## [Job]
Please count the lines below that contain the string "nearest", matching case exactly, and reply with only the number.

## [Data supplied]
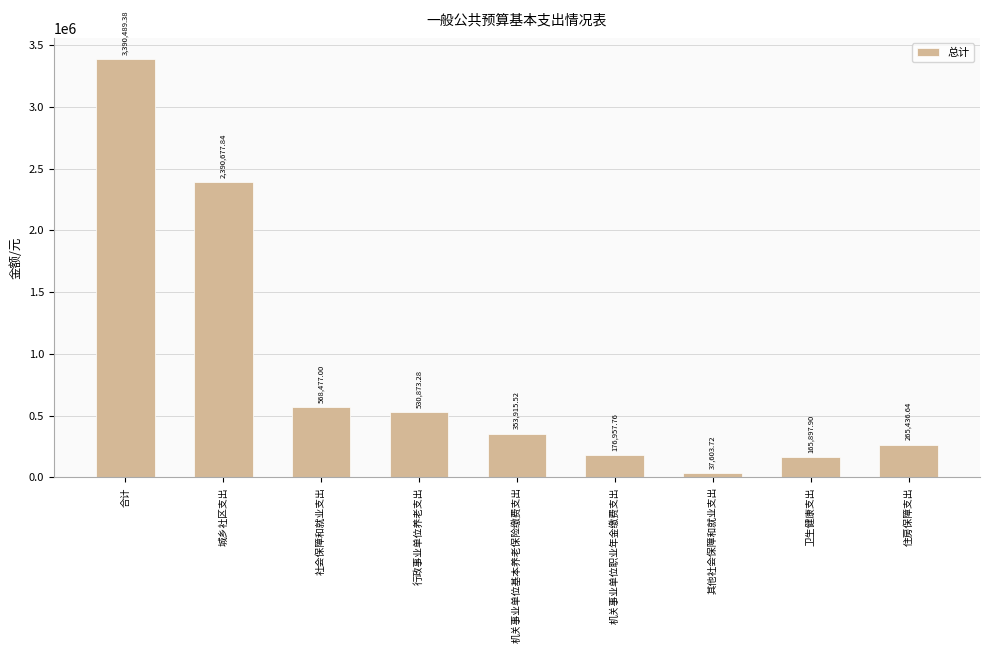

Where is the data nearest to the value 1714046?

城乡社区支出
...
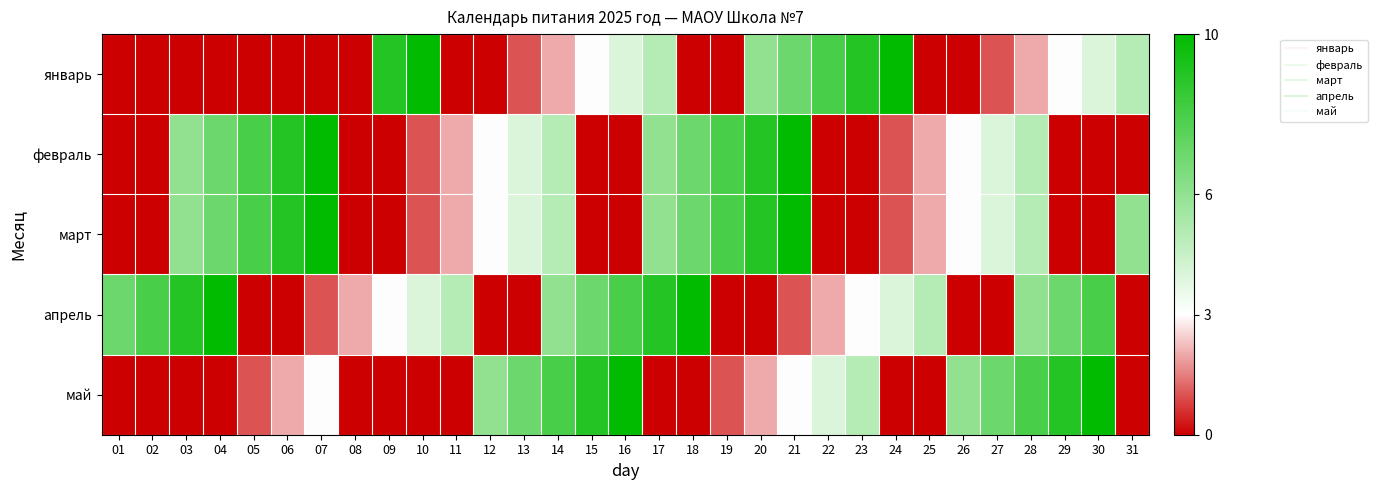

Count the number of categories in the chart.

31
==
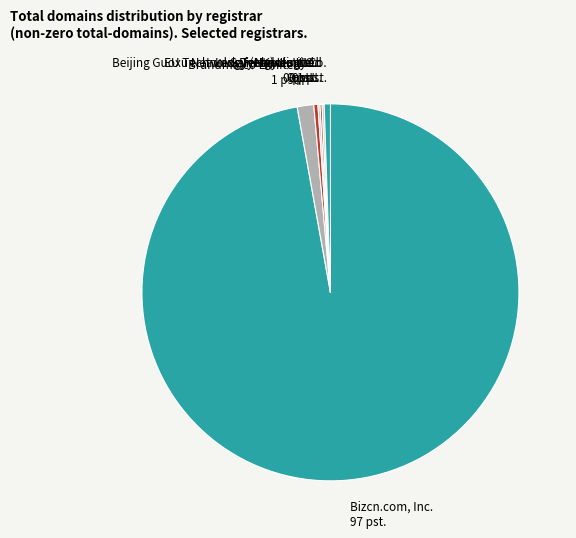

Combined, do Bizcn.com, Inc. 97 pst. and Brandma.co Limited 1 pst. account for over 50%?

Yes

## [Output]
1